We spent a week exploring Turkey and omg…from Istanbul to Izmir to Bodrum, we found something to love in every place.
And if this trip taught us anything as young female travelers, it would be that Turkey has been misrepresented in just about every way—safety being the biggest. We shared tea with strangers and found friends amongst the locals. We told jokes and laughed until we literally cried. Long story short, our hearts were full and, days later, they still are.
Btw did you know that Istanbul, and other major cities in Turkey, are known for their stray cats and dogs? Plot twist though because they actually do their part to help. We’re talking about food and water dishes outside of every shop, locals chipping in to feed their neighborhood strays and a government that advocates taking care of them.

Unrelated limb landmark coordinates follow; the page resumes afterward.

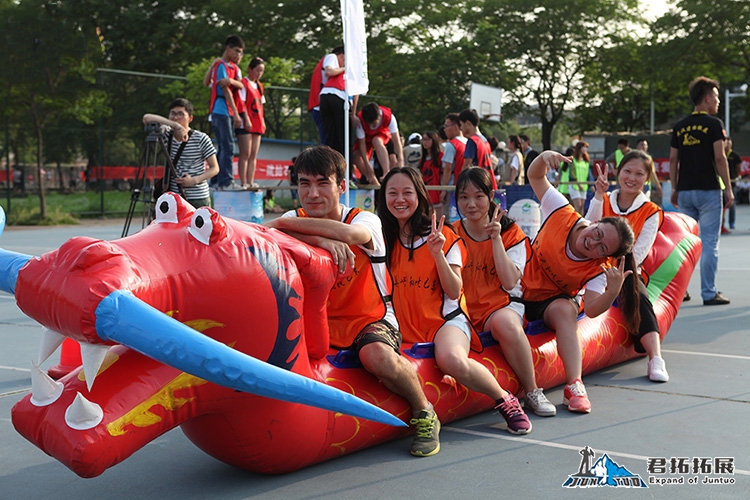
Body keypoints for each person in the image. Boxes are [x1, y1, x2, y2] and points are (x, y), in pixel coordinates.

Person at [264, 146, 441, 457]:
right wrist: (320, 240)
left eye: (323, 183)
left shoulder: (366, 219)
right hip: (316, 323)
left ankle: (424, 410)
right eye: (305, 183)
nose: (313, 193)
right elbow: (266, 231)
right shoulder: (295, 217)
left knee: (378, 358)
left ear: (341, 186)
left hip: (370, 317)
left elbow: (353, 235)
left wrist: (290, 229)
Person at [377, 167, 532, 435]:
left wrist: (436, 254)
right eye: (393, 193)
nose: (399, 199)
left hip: (444, 322)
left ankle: (505, 399)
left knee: (452, 361)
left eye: (407, 193)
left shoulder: (442, 234)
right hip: (403, 326)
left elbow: (454, 290)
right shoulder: (382, 238)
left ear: (420, 196)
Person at [522, 151, 637, 413]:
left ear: (606, 256)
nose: (592, 242)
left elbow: (593, 309)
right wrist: (544, 157)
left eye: (601, 247)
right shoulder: (561, 210)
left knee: (566, 310)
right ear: (595, 221)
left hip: (549, 302)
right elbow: (534, 175)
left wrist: (613, 291)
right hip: (517, 285)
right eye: (597, 234)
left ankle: (574, 384)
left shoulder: (598, 270)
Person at [454, 167, 556, 416]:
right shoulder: (451, 232)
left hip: (499, 305)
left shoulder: (511, 232)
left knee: (507, 325)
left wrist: (496, 239)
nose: (471, 204)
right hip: (461, 310)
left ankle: (532, 389)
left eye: (478, 196)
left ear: (491, 197)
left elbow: (510, 281)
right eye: (463, 197)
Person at [586, 150, 669, 382]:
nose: (632, 178)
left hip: (626, 269)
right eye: (627, 171)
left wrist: (615, 274)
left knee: (638, 293)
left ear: (648, 178)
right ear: (618, 172)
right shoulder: (604, 199)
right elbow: (588, 226)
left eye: (639, 174)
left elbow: (639, 253)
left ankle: (655, 357)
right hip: (593, 266)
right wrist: (598, 195)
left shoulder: (651, 211)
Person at [669, 76, 734, 306]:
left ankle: (680, 291)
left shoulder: (680, 126)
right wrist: (727, 187)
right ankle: (709, 292)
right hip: (708, 191)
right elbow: (719, 157)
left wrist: (675, 188)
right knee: (708, 242)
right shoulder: (715, 124)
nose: (717, 101)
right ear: (707, 98)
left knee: (685, 242)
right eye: (715, 97)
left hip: (685, 191)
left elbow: (673, 159)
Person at [142, 98, 219, 209]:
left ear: (190, 118)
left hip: (197, 197)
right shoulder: (166, 133)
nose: (176, 117)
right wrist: (175, 125)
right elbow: (146, 118)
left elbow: (215, 168)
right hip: (174, 197)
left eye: (181, 114)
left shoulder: (201, 138)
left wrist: (194, 180)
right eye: (173, 114)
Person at [207, 35, 245, 191]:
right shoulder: (221, 66)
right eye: (236, 51)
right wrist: (236, 114)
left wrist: (230, 81)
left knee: (223, 147)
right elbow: (226, 91)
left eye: (241, 53)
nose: (239, 55)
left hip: (227, 110)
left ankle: (215, 181)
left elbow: (240, 85)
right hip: (221, 110)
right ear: (228, 48)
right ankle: (226, 181)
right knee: (228, 146)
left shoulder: (233, 68)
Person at [319, 46, 358, 159]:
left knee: (332, 138)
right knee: (344, 138)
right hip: (340, 97)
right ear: (341, 56)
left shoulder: (340, 73)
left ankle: (333, 167)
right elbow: (356, 94)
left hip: (324, 97)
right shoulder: (345, 69)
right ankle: (346, 170)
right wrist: (353, 113)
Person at [354, 102, 404, 184]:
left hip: (381, 134)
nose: (372, 126)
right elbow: (362, 144)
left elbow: (396, 140)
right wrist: (368, 167)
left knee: (376, 140)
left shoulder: (389, 117)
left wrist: (400, 160)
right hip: (366, 138)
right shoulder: (360, 119)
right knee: (356, 155)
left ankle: (386, 172)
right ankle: (372, 179)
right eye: (369, 124)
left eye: (374, 124)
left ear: (379, 116)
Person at [236, 57, 266, 189]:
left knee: (254, 154)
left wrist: (263, 121)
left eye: (261, 71)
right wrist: (246, 119)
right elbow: (241, 103)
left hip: (257, 122)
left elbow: (261, 105)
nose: (259, 73)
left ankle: (250, 181)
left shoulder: (259, 86)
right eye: (257, 70)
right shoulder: (243, 83)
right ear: (250, 69)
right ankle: (243, 182)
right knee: (245, 153)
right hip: (246, 122)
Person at [458, 109, 497, 189]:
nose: (461, 128)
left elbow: (467, 165)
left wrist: (460, 183)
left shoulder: (472, 141)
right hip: (488, 181)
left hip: (477, 183)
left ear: (468, 123)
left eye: (461, 124)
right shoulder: (485, 141)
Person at [439, 113, 468, 211]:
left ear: (455, 127)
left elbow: (447, 168)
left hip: (452, 188)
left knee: (449, 220)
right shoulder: (468, 142)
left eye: (446, 126)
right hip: (466, 186)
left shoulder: (451, 145)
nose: (444, 129)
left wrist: (443, 190)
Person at [418, 131, 444, 219]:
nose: (424, 142)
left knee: (439, 222)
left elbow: (444, 175)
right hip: (426, 194)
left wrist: (443, 191)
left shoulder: (440, 156)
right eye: (423, 139)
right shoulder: (423, 159)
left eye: (427, 139)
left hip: (437, 193)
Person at [635, 138, 663, 204]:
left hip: (645, 186)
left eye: (645, 145)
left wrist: (658, 186)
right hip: (635, 185)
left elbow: (652, 173)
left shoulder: (648, 158)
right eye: (641, 145)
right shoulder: (632, 158)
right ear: (637, 147)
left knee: (645, 205)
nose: (644, 147)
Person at [724, 137, 742, 231]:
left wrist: (736, 177)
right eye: (726, 143)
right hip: (720, 182)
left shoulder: (735, 155)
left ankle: (732, 222)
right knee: (721, 205)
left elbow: (739, 168)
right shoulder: (719, 154)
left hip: (732, 182)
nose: (728, 145)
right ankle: (721, 224)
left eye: (729, 144)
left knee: (732, 203)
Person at [569, 141, 591, 215]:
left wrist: (591, 185)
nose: (585, 149)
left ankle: (581, 224)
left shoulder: (586, 161)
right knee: (577, 207)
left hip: (584, 186)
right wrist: (578, 184)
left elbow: (588, 174)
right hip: (575, 186)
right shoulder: (573, 160)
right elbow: (572, 173)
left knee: (582, 208)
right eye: (584, 147)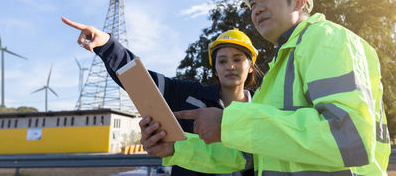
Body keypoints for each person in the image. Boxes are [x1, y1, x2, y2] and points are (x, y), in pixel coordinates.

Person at [140, 0, 391, 175]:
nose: (257, 9)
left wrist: (229, 124)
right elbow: (249, 153)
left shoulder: (326, 39)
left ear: (300, 1)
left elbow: (349, 136)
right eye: (252, 5)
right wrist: (176, 149)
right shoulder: (278, 70)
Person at [62, 17, 259, 176]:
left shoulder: (264, 109)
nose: (230, 66)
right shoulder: (189, 95)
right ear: (215, 68)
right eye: (222, 61)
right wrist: (107, 45)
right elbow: (138, 80)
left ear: (250, 65)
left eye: (238, 59)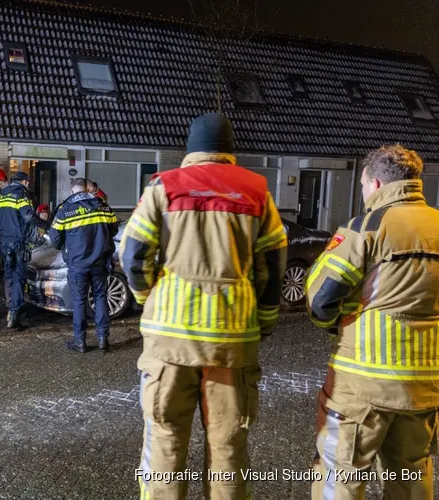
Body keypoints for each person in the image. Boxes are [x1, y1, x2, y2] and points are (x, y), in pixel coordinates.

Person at [119, 113, 287, 499]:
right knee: (228, 447)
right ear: (230, 150)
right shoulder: (257, 191)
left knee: (164, 440)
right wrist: (264, 320)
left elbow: (133, 254)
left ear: (190, 149)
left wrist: (150, 301)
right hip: (232, 340)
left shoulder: (163, 186)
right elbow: (273, 265)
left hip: (169, 342)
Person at [305, 144, 439, 500]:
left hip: (362, 383)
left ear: (376, 183)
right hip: (425, 386)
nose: (364, 193)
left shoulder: (366, 227)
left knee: (341, 473)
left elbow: (320, 299)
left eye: (363, 185)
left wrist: (338, 323)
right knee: (411, 474)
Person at [49, 178, 118, 352]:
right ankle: (103, 339)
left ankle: (80, 342)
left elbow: (55, 239)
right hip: (100, 262)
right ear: (87, 190)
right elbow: (114, 230)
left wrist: (68, 244)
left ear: (72, 192)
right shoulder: (102, 206)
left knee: (79, 302)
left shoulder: (66, 210)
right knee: (101, 297)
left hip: (78, 264)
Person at [0, 171, 47, 329]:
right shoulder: (21, 195)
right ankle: (15, 313)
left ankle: (11, 306)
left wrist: (4, 232)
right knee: (19, 276)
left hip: (4, 241)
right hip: (18, 243)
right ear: (25, 182)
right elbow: (29, 217)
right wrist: (46, 225)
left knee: (8, 274)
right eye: (27, 182)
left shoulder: (1, 196)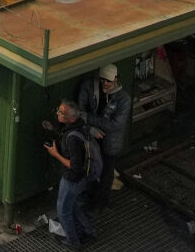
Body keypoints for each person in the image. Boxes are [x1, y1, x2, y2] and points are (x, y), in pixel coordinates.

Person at [44, 100, 100, 250]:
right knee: (74, 205)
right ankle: (89, 231)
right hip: (85, 177)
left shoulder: (73, 138)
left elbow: (74, 166)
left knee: (63, 210)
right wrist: (54, 130)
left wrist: (55, 154)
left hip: (73, 179)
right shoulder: (79, 127)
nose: (57, 113)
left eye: (61, 113)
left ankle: (73, 241)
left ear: (71, 118)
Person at [75, 63, 130, 206]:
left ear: (116, 79)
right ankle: (92, 199)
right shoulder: (89, 86)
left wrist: (90, 119)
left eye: (108, 81)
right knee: (90, 169)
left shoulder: (123, 99)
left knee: (106, 173)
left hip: (109, 142)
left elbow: (115, 125)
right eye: (102, 80)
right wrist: (90, 129)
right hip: (92, 138)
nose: (105, 83)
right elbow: (79, 113)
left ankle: (100, 202)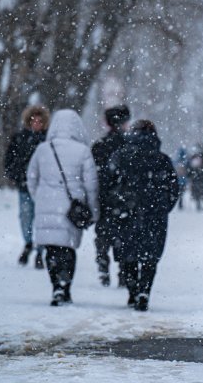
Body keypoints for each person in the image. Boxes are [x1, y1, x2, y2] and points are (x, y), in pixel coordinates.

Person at [26, 109, 98, 306]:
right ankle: (65, 286)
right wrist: (93, 209)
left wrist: (39, 197)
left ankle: (56, 285)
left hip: (46, 205)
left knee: (51, 249)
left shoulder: (42, 149)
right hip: (71, 209)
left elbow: (31, 178)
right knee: (67, 249)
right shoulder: (83, 151)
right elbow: (91, 184)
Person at [107, 120, 179, 311]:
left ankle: (132, 291)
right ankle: (144, 291)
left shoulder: (121, 156)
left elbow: (108, 184)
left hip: (126, 212)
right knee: (150, 256)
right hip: (154, 213)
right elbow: (174, 189)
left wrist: (116, 205)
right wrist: (162, 207)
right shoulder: (162, 159)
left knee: (128, 254)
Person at [4, 105, 50, 269]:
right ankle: (28, 243)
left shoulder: (48, 140)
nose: (36, 124)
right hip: (24, 186)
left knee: (41, 219)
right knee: (26, 217)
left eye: (39, 121)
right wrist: (16, 176)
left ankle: (40, 249)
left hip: (43, 187)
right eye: (33, 121)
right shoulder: (20, 138)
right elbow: (10, 160)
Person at [91, 105, 130, 287]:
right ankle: (123, 271)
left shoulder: (99, 146)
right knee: (123, 235)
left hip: (104, 197)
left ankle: (103, 268)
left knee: (103, 235)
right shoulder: (129, 145)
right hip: (124, 199)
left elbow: (93, 174)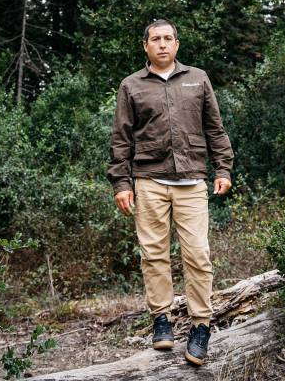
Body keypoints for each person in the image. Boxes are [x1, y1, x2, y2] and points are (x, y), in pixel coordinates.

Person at [106, 19, 234, 366]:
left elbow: (215, 129)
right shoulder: (131, 86)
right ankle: (161, 321)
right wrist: (121, 183)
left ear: (177, 45)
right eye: (155, 39)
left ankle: (200, 326)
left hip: (192, 180)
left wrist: (223, 169)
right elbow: (121, 138)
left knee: (198, 254)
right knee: (154, 254)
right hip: (149, 180)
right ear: (145, 46)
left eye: (168, 39)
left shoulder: (198, 78)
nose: (162, 44)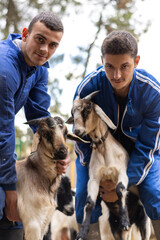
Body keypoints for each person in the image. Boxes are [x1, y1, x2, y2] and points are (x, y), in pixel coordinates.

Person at [73, 30, 160, 239]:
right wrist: (96, 175)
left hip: (140, 153)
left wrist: (122, 184)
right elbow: (80, 139)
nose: (116, 75)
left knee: (155, 195)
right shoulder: (87, 88)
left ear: (136, 61)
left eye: (124, 66)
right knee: (83, 195)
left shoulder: (152, 92)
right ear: (102, 60)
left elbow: (149, 145)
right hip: (96, 153)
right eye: (109, 66)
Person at [0, 11, 70, 240]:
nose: (44, 50)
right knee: (6, 200)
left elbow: (40, 115)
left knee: (17, 219)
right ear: (25, 34)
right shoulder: (5, 70)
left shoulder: (39, 68)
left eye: (52, 45)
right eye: (40, 40)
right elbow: (4, 133)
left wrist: (60, 152)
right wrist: (10, 190)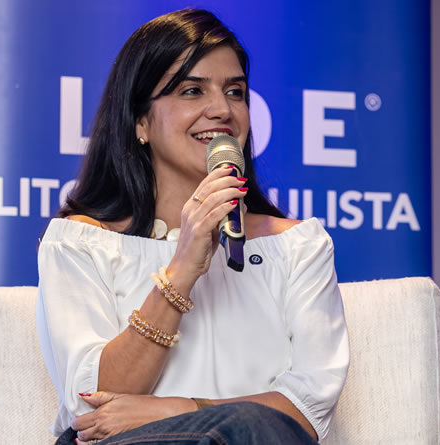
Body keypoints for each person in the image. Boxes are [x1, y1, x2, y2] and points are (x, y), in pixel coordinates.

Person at [36, 8, 349, 445]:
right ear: (140, 121)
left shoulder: (297, 246)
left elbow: (308, 409)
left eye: (235, 92)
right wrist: (183, 267)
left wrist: (177, 408)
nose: (222, 110)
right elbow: (93, 403)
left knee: (252, 427)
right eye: (191, 90)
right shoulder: (80, 243)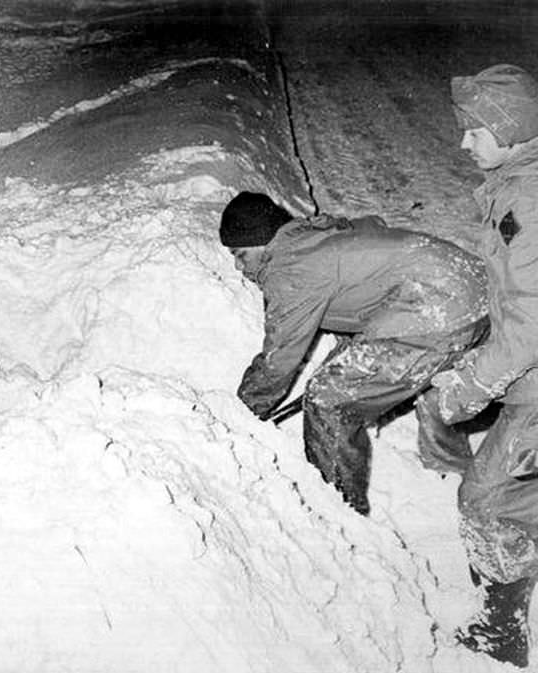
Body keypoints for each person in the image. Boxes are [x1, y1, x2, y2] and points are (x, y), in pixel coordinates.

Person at [220, 191, 489, 518]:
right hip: (471, 285)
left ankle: (338, 513)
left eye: (240, 254)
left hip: (439, 308)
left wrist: (240, 412)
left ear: (262, 241)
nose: (237, 265)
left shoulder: (288, 270)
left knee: (329, 399)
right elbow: (371, 228)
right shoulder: (310, 237)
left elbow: (278, 361)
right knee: (369, 375)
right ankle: (451, 467)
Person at [430, 63, 538, 668]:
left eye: (474, 130)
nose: (463, 142)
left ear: (507, 127)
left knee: (487, 498)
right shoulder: (521, 184)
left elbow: (532, 324)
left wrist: (470, 384)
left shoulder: (528, 199)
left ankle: (502, 632)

Learn more about the strays of Turkey or how you can help
Just to add a few more reasons why Turkey should be on your bucket list, here’s a little insight on how we spent our trip in one of the most underrated countries.
This major city straddles both Europe and Asia, separated by the Bosphorus Strait. And we hate to be that person who wants to move somewhere as soon as they visit but, um, can we move there?
What we did
We spent two days on the European side exploring major cultural sites—Hagia Sophia, Süleymaniye Mosque, Dolmabahçe Palace, Basilica Cistern. Free time was spent asserting our dominance in the Grand Bazaar (but not really) and visiting Galataport Istanbul, the city’s up and coming hub for art and culture.
Day three, which was our last day in Istanbul, started with a 20-minute ferry ride to the Asian side of the city. Take a moment to appreciate that: one city, two countries.
After arriving at the ferry terminal, we spent the rest of the day embracing our inner foodie. Fried mussels? Sure. Pickle juice by the cup? Don’t mind if I do. Simit (a Turkish bagel), Lokma (a fried dough with a sweet syrup) and tea by the gallon? Yes to all of the above.
What to wear
A question we see a lot of is about what you can wear while visiting Turkey…and thanks to outdated search results, there seems to be no clear (and up-to-date) answer.
So, do females need to have their shoulders and legs covered?
As it turns out, this (along with a headscarf) is really only necessary when visiting religious sites—otherwise, there’s no real written or unwritten dress code for visiting Istanbul. If you’re planning on visiting notable landmarks like the Hagia Sophia or the Blue Mosque (which we recommend doing in one day), you can throw on lighter bottoms (we went with the Djerf Avenue Breezy Pant…iykyk) and bring a thin sweater or long sleeve in your bag for when you get there.
Think of a super laid back version of California, but in Europe. Izmir seriously had all of the perks: crystal clear water, sandy beaches, laid-back lifestyle, ancient ruins just a short drive away…the list goes on.
Waking up at 6 AM to swim in the Aegean Sea? I’m down. Visiting Ephesus (see photo below), one of the seven ancient wonders of the world? Can’t and won’t say no.
What to wear
Much like Istanbul, Izmir is rather liberal compared to other areas of Turkey. In other words, don’t be worried about unpacking that bikini and taking a dip in the Aegean waters.
If you’re looking to spend your day at the beach and diving into an incredible nightlife when the sun goes down, Bodrum is it.
Much like Izmir, Bodrum is home to one of the seven ancient wonders of the world, the Mausoleum at Halicarnassus. Overall, we’d give it a 10/10.
And when we decided to take a break from the swimming and ancient ruins, we were taking a short drive to Bekiroğlu Zeytinyağı Fabrikas to learn how to make olive oil…because what’s a trip to Turkey without oiling some olives? Plus, they gave us our first *official* Turkish breakfast experience…which we have no words for, so we’ll just include some photos instead.
What to wear
If you own a pair of Birkenstock sandals, your outfit is already on par—seriously though, the ratio of Birks to people is probably 2 to 1 (and we’re not complaining). Match them with some sundress or white trousers and a light top, and you’ll fit the casual chic summer look that is Bodrum.